## Text block:
- Born: 1970 (age 55–56)
- Citizenship: Navajo Nation and U.S.
- Education: Arizona State University
- Occupation: visual artist
- Years active: 1990s–present
- Spouse: Eileen O'Connell Yazzie
- Website: yazziestudio.com

= Steven Yazzie =

Native American artist from Colorado

Steven J. Yazzie (born 1970) is a Native American artist, who is enrolled in the Navajo Nation and of Laguna Pueblo descent of his father's side. He creates video art and installation environments but described painting as his first and most important medium.

== Early life ==
Yazzie was born in Newport Beach, California, during 1970 and has three younger brothers. His parents divorced when he was four and less than a year later his mother married to a Navajo man. When he was six years old Yazzie's stepfather moved the family to an Arizona reservation in Black Mesa.

== Military service ==
Yazzie joined the U.S. Marine Corps and participated in the first Gulf War, in Desert Storm and Desert Shield. When he returned home, Yazzie discovered that his paternal grandfather had participated in World War II as a code-talker. His grandfather has inspired and been included in many pieces.

## Exercises:
- a) In the Steven Yazzie biography, how old was Yazzie when his stepfather moved the family to Black Mesa?
- b) Does each statement agree with the Steven Yazzie biography? (i) Yazzie has three younger brothers. (ii) Yazzie's maternal grandfather was a code-talker in World War II. (iii) Yazzie served in the U.S. Army during the first Gulf War.
- c) Continue the Steven Yazzie biography from the point where it stops.

## The data:
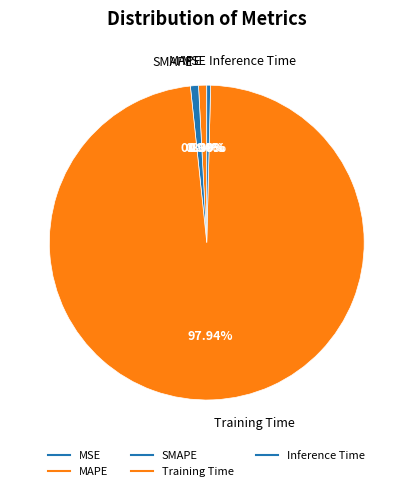

Which has a higher value, MAPE or SMAPE?

MAPE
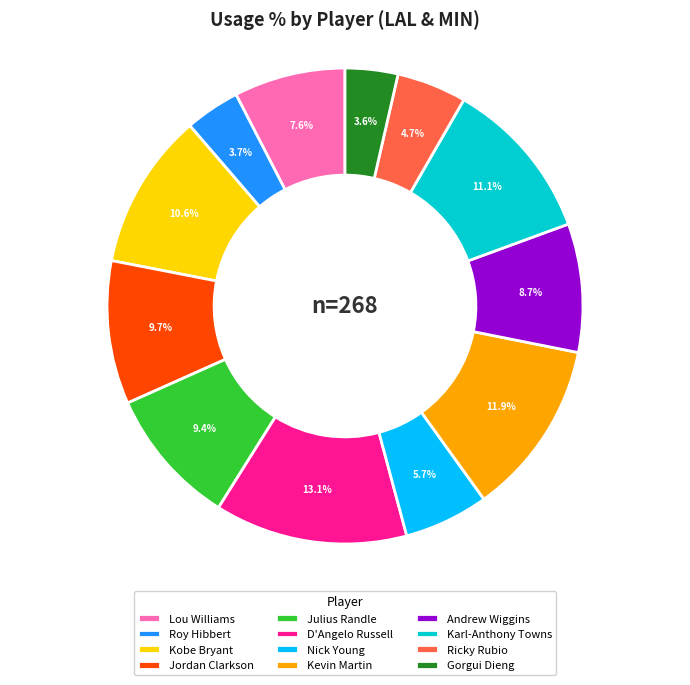

Count the number of slices in the pie.

12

## Outputs for the tasks:
- a) Six years old.

- b)
(i) Yes: "has three younger brothers"
(ii) No: "his paternal grandfather had participated in World War II as a code-talker"
(iii) No: "Yazzie joined the U.S. Marine Corps"

- c)
== Education ==
Yazzie completed his bachelor of fine arts degree in intermedia at Arizona State University. He graduated from the Herberger Institute for Design and the Arts in 2014, being named the outstanding graduate. He briefly studied at the Skowhegan School of Painting and Sculpture in Maine.

== Art career ==
Some projects Yazzie has headed include Digital Preserve, LLC and Postcommodity, the latter of which he helped found with Kade L. Twist (Cherokee Nation) and Nathan Young (Delaware/Pawnee/Kiowa/Cherokee). He has since left Postcommodity, which is now headed by Twist and Cristóbal Martínez. He also co-founded the Museum of Walking with Angela Ellsworth, located on the Arizona State University campus in the Tower Center Building.

=== Drawing and Driving ===
Drawing and Driving was a performance, drawing, and film piece. Yazzie built a wooden cart that had a way to attach an easel so he could use an easel while driving in the cart. Riding down Monument Valley, he would try to replicate the landscape, including the buttes and mesas in view onto the easel attached to the wooden cart. While he rode and created, he would be filmed riding through the areas. This allows the observers to connect the piece to the environment Yazzie was traveling on and through. When displayed, the piece would include a video of Yazzie riding in the cart, the piece he created while on the cart and the piece he created.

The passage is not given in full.